Hedge funds may be forced to sell money-losing securities to repay fleeing investors. And so on.

Money managers are definitely taking some risk off the table.

Investors have pulled money out of high-yield bond funds in the United States for 14 consecutive weeks, which has resulted in the withdrawal of almost US$6.6 billion from funds that invest in the riskiest fixed-income securities, says Sarah Franks, a New York-based strategist at Merrill Lynch & Co.

Sales of new European high-yield bonds are at their lowest since September 2003.

Not a single borrower has braved the market since S&P dropped the two biggest US automakers to junk.

The total value of new corporate-bond sales in Europe is more than one-third lower compared with this time last year, says Suki Mann, head of credit strategy at Societe Generale SA in London.

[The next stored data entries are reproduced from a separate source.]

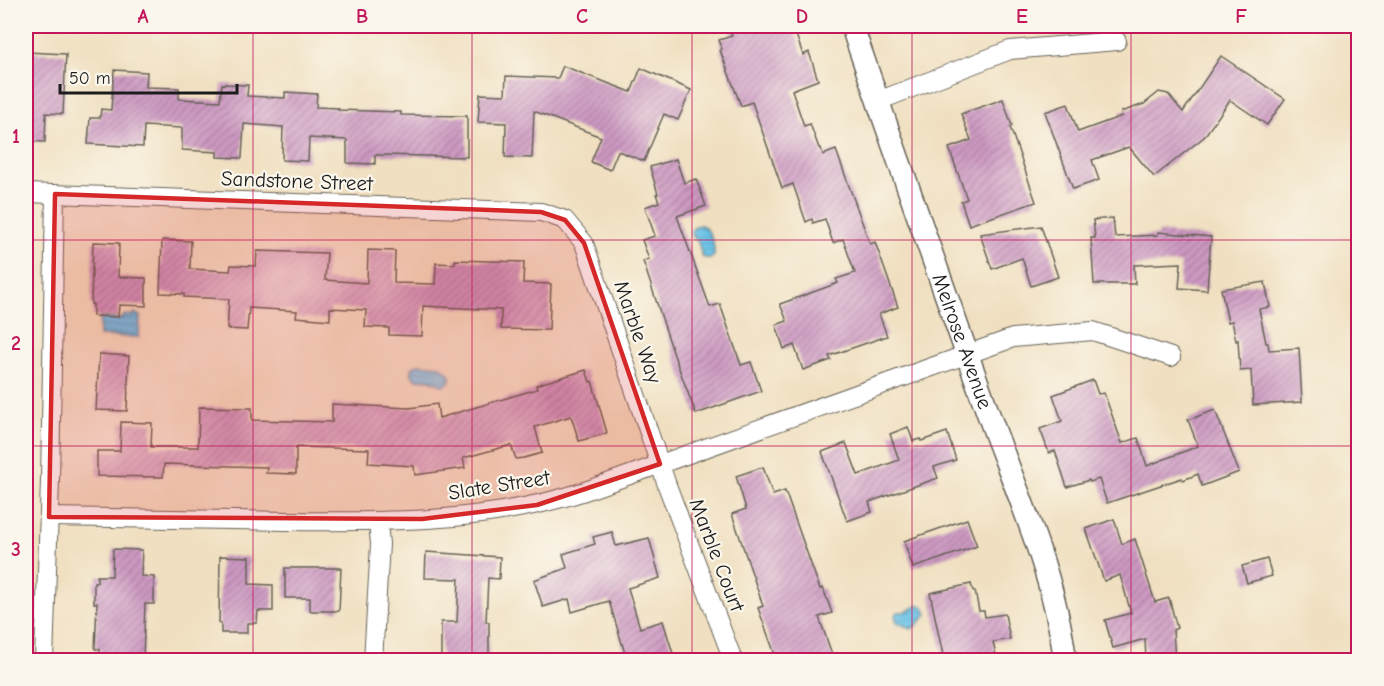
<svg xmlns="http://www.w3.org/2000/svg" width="1384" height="686" viewBox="0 0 1384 686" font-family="'Comic Neue',sans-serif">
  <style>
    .water { fill: url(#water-rules); stroke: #447082; stroke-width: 1.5 }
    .building { fill: url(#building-hatch) }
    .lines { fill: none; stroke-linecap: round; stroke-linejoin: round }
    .minor-casing { stroke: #666156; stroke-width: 20 }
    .tertiary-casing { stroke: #666156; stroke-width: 25 }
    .minor { stroke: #fff; stroke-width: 18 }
    .tertiary { stroke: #fff; stroke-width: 22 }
    .marked { fill: #d62828; fill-opacity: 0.2; stroke: #d62828; stroke-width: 4.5; stroke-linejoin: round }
    .grid { fill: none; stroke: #c2185b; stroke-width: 1.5; stroke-opacity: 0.55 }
    .labels { text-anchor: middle; stroke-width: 4.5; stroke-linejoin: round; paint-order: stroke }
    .street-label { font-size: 21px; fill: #1c1c1c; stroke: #fbf7ec }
    .neatline { fill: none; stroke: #c2185b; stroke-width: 2 }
    .grid-label { font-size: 20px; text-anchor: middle; font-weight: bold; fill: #c2185b }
  </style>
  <defs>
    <pattern id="water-rules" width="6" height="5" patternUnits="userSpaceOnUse" patternTransform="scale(1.5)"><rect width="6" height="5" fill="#6cc4e9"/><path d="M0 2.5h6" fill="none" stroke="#5da8c7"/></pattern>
    <pattern id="building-hatch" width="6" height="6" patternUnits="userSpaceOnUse" patternTransform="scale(1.5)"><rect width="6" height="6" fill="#cd99c2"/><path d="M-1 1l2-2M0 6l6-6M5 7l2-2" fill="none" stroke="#a67c9d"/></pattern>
  </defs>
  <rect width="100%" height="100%" fill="#fbf7ec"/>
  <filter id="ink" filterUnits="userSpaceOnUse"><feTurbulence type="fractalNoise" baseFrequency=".0167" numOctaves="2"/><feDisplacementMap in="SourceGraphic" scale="12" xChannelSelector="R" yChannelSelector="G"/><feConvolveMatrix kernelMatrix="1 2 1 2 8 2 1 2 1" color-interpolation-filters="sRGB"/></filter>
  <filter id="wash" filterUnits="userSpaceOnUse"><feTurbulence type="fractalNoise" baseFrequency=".008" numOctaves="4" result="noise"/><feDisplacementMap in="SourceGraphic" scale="24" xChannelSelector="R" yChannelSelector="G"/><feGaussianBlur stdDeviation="1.35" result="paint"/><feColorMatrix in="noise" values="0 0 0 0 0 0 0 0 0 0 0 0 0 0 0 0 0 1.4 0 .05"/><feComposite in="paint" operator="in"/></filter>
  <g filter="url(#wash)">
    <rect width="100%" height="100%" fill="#f0e0c1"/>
    <g class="water">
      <path d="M701 225C711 230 715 246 714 256L710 259 702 257 698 241 694 238 691 231 696 226Z"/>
      <polygon points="134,313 140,316 139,337 99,336 100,318 121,319 125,315 133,316"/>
      <polygon points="419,364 441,366 450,375 450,381 444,386 430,380 415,379 411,373 411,368"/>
      <path d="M919 605 924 607 927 615C922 619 917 625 912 629L897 622 895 616 898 612H905Z"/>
    </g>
    <g id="blocks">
      <g class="building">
        <polygon points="729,26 793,26 803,55 809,52 818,80 792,90 804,126 810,124 819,148 821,148 823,155 836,150 870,244 875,242 898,307 879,314 887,336 829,356 831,360 803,370 794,345 784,349 776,325 787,321 780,304 838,283 836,279 855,273 843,239 833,243 825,219 813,223 812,219 806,222 793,184 782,188 752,102 741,106 720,50 722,49 719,40 732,36"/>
        <polygon points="26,52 66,54 63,114 46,113 45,142 26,141"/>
        <polygon points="1221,56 1285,99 1267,125 1230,100 1204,137 1154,177 1129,147 1092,160 1099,180 1073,189 1045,112 1068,104 1078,132 1122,116 1121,112 1144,104 1159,92 1168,94 1183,112"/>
        <polygon points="563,66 631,92 641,68 691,90 678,120 664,114 644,161 618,151 610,170 591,162 601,137 534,111 532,158 505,157 506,123 478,122 480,94 505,95 506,76 558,78"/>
        <polygon points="114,70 147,72 146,87 179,88 179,99 220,101 222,84 248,85 247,96 285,98 285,92 317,94 316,107 339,108 338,110 401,112 401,115 467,116 467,157 381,155 375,155 375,164 347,163 347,140 309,138 308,161 282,160 283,127 244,124 242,158 217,157 217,152 182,150 182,128 144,126 143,147 88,144 90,118 100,118 101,109 111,110"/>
        <polygon points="1003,99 1012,126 1010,127 1036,202 969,225 961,201 967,199 949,148 971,140 961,114"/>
        <polygon points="676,159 684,183 696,179 706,206 677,216 710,307 720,304 741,365 751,362 761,391 696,414 674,355 643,261 649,259 642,240 655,236 645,207 659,202 656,194 658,194 650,167"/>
        <polygon points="1113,218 1115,237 1158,235 1158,232 1211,237 1207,290 1179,288 1181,263 1134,265 1135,284 1094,284 1091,238 1095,238 1093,220"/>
        <polygon points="1041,226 1058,277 1031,286 1022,258 992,269 980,234"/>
        <polygon points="162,240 191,241 190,269 230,271 231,265 256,266 257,251 327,253 325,280 367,283 368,250 395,251 394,283 435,284 436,263 455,264 455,260 524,262 523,283 551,284 549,330 501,329 501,310 423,306 422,336 389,335 389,328 365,327 366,310 330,308 330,320 296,317 297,311 249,308 247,330 227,329 229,299 184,297 184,294 160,293"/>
        <polygon points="93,242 119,243 118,277 146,278 146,306 119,305 118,317 93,316 93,304 91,304"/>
        <polygon points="1265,282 1270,307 1259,309 1266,343 1268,343 1269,350 1299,348 1302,402 1253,405 1251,370 1240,371 1238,340 1236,341 1232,321 1228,322 1221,289"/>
        <polygon points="99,354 129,356 127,411 96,410"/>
        <polygon points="586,370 590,382 592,381 607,433 579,441 571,416 535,427 542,453 524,458 516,459 511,445 463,458 465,468 415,475 414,466 368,463 369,449 296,447 296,474 266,473 267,467 164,464 163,477 97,476 97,451 120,451 121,422 152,423 151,447 198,447 199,407 252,408 252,420 332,422 332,404 409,408 437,404 439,418 537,389 536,385"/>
        <polygon points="1093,380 1098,394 1104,393 1122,443 1138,438 1147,466 1198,446 1188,420 1215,410 1239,472 1202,486 1198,474 1183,480 1182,478 1107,503 1099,479 1090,482 1089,480 1067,487 1055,451 1049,453 1040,429 1062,421 1053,395"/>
        <polygon points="908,427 913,441 920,439 921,441 947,432 956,460 934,467 938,478 869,502 872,512 847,521 822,452 846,443 858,475 899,460 890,434"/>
        <polygon points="763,467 773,495 785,491 820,589 823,588 832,613 819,617 834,660 777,660 758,608 763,606 732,514 746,509 736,476"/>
        <polygon points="967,519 977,546 913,568 904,541"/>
        <polygon points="1114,519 1122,544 1135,539 1155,602 1169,598 1177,628 1173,630 1175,660 1146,660 1145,639 1113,648 1105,620 1131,613 1120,575 1104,581 1086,529"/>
        <polygon points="612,532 616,546 649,538 660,578 628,588 640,628 663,621 675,660 627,660 609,601 572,612 569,599 543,607 534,580 567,568 563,554 595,544 593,537"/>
        <polygon points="113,549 142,550 141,576 154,577 154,604 145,604 143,660 99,660 100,649 95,649 97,603 94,603 94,582 97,582 97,576 112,576"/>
        <polygon points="426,552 500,557 499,579 488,578 486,622 489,622 489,660 441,660 441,622 457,622 459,579 425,578"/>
        <polygon points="220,556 249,557 249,584 273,585 273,611 258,611 257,623 247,623 247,633 221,633 221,623 219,623"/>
        <polygon points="1267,559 1272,576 1247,583 1242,566"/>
        <polygon points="285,568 341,568 339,611 310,611 310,598 285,598"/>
        <polygon points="971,584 973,591 975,591 979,611 984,611 985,617 1005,614 1010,639 993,642 997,660 944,660 930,593"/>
      </g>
    </g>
  </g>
  <g filter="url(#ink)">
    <use href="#blocks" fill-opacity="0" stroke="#666156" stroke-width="1.5"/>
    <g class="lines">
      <g class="minor-casing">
        <g id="minor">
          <polyline points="878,101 1010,50 1117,41"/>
          <polyline points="26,193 541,212 565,220 584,243 668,488 733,660"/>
          <path d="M49 517C128 518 207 519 287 521 387 522 489 523 585 491L1013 338 1093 331 1171 357"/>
          <polyline points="44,660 50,481 55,194"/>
          <polyline points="373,660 380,544 378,522"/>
        </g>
      </g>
      <g class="tertiary-casing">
        <g id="tertiary">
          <path id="s1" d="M852 26C896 155 942 284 988 413 1017 493 1055 575 1065 660"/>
        </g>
      </g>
      <use href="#minor" class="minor"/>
      <use href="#tertiary" class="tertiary"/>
    </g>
  </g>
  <path class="marked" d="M55 194 541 212 565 220 584 243 660 464 537 505 422 519 49 517Z"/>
  <path class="grid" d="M253 26V660M472 26V660M692 26V660M912 26V660M1131 26V660M26 240H1358M26 446H1358"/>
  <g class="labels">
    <g class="street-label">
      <text transform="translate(297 181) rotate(2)" y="7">Sandstone Street</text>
      <text transform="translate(638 332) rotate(71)" y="7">Marble Way</text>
      <text dy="7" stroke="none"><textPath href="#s1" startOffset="334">Melrose Avenue</textPath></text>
      <text transform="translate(499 485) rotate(-9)" y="7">Slate Street</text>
      <text transform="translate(717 555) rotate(69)" y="7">Marble Court</text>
    </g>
  </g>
  <rect width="1384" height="686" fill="none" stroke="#fbf7ec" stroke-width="66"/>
  <path d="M60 84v9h177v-9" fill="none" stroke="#1c1c1c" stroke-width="3"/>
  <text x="69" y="84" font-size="18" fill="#1c1c1c" stroke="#fbf7ec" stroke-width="4.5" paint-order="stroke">50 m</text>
  <rect x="33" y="33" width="1318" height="620" class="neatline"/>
  <g class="grid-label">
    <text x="143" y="23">A</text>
    <text x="362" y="23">B</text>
    <text x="582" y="23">C</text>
    <text x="802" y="23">D</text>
    <text x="1022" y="23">E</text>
    <text x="1241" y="23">F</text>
    <text x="16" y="143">1</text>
    <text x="16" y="350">2</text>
    <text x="16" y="556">3</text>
  </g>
</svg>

Government bonds, meanwhile, are being boosted by that newfound risk aversion, as fund managers move cash into the least-vulnerable fixed-income securities.

The 10-year US Treasury yield is just a handful of basis points away from its three-month low. Yields in Germany dropped to a record low earlier this month.

Risk management

Mounting concerns about hedge-fund performance has prompted protestations of innocence from the two biggest derivatives houses: Deutsche Bank and JPMorgan Chase & Co.

"Our hedge-fund exposure is, we think, extremely well managed," said JPMorgan's chief executive officer, William Harrison, during the bank's annual meeting in Chicago on May 17.

At Deutsche Bank, trading positions with hedge funds are "fully collateralized," chief financial officer Clemens Boersig said on May 11.

That has not stopped the investment banks from lowering each other's earnings estimates.

Merrill Lynch said last week the "recent turbulence" in credit derivatives will cut Deutsche Bank's 2005 earnings per share by 4 per cent, to 6.40 euros (US$8.06).

JPMorgan, meanwhile, cut its second-quarter estimates for Goldman Sachs Group Inc and Morgan Stanley on May 9. JPMorgan said "fixed-income trading results will likely be weaker."

We are also hearing mutterings from market regulators, although they have resisted the urge to demand greater oversight, talking education rather than investigation.

"We need to be aware of where the concentrations of risk are," said Randy Quarles, the US Treasury's acting undersecretary for international affairs, on May 19.